That’s the precise reason why I chose to rent an apartment with a balcony. I can be outdoors without having to go all the way downstairs, and yet the design and location of the balconies ensure that my neighbors are sufficiently protected from the noxious fumes that hang around for a second and then disperse harmlessly into the atmosphere. Drinking beers, smoking cigarettes, and listening to music on my balcony is one of my favorite summer pastimes, right up there with golf and baseball. Well, according to the do-gooders who manage my apartment building, that’s all about to change. The following is an email sent out to all residents (emphasis mine):
Dear Valued Resident of Archstone Courthouse Plaza:
In Fall of 2012, [Apartment Name] began the conversion to a smoke free community. With the recent change in ownership, I wanted to make you aware that we do intend to continue the conversion to smoke free living. This will prohibit smoking in individual apartments (including balconies and patios), any common areas (both indoor and outdoors), as well as within 25 feet of the community. We will continue implementing and enforcing this policy immediately, and a smoke free lease addendum is now a part of all lease agreements signed under [Management Company]. This transition will take time, as current lease agreements do not contain the smoke free addendum and will not until the lease has expired. All new leases and lease renewals will contain the smoke free addendum. You will find the smoke free addendum below for your review, so you can familiarize yourself with the policy and restrictions. We appreciate your patience and support while we continue to implement this policy. Please feel free to contact the leasing office with any questions or concerns or simply reply to this email.
SMOKE-FREE LEASE ADDENDUM
This Smoke Free Lease Addendum (“Addendum”) is dated and effective as of the date on the Residential Lease – Term Sheet (the “Term Sheet”) to which this Addendum is attached and made a part of (“the Lease”) and is made by and between Lessor and Resident for the Premises at the Community identified in the Lease.

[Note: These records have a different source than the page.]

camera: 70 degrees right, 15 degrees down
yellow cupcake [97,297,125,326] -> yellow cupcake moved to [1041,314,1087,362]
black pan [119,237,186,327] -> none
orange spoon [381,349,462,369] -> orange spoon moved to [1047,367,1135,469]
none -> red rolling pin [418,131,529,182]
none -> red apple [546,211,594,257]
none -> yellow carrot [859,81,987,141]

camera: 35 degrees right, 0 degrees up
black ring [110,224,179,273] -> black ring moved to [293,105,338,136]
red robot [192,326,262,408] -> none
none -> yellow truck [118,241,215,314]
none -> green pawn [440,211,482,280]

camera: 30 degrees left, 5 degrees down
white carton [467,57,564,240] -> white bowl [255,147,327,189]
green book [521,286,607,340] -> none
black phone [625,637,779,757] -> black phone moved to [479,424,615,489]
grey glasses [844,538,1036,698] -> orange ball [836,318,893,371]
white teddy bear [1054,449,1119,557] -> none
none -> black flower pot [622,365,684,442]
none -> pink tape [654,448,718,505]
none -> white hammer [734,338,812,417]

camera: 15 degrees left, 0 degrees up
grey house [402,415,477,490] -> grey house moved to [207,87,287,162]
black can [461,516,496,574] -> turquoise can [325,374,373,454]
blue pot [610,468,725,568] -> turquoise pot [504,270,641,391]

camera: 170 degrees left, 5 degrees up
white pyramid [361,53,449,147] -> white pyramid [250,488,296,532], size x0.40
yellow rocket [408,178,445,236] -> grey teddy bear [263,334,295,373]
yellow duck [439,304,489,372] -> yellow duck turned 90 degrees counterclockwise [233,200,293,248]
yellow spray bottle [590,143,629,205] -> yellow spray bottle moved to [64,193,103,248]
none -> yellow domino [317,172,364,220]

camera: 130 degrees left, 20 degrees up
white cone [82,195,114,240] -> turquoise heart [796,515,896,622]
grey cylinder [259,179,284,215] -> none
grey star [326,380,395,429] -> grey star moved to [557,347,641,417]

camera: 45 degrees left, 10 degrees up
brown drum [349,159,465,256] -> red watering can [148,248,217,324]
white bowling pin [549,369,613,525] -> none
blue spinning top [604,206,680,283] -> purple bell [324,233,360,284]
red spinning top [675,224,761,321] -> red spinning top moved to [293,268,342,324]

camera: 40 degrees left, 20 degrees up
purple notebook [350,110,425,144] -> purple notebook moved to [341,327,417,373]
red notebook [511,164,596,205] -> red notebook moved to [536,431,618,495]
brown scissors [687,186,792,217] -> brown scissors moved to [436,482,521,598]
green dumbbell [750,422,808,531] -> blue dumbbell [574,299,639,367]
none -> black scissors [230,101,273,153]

You acknowledge that the building in which the Premises is located, and the Community as a whole, are smoke-free living environments. You and all of your occupants and guests are prohibited from smoking anywhere in the interior or exterior of the Premises (including balconies and patios), or anywhere else in the Community. This policy is intended to benefit all residents of the Community. You are responsible fo r any violation of this non-smoking policy by you, or any of your occupants or guests.
You understand that we will take reasonable steps to enforce the smoke-free terms of the Lease and to make the Community a smoke-free environment. However, because our ability to police, monitor or enforce the terms of this Addendum is dependent on the full cooperation of all residents, occupants and guests throughout the Community, we cannot guarantee that the Premises or the Community will be totally free from secondhand smoke.
If you or any of your occupants and guests violate the terms of this Addendum, such violation will be deemed a material default under the terms of the Lease, and we will be entitled to exercise all rights and remedies at law or in equity, consistent with the provisions of the Default Remedies paragraph in the Lease.
Leading up to this, the gist of their smoke-free messaging was basically “You talked, and WE listened!” There were claims of surveys being administered, complaints, etc. Bullshit. I’ve lived in this building since July of last year, and not once were we surveyed, nor were we notified of any complaints of people being bothered by cigarette smoke. And really, I don’t mind not smoking on our common rooftop area, even if it is completely outside and people are just being dweebs about it. But balconies and patios? Get bent.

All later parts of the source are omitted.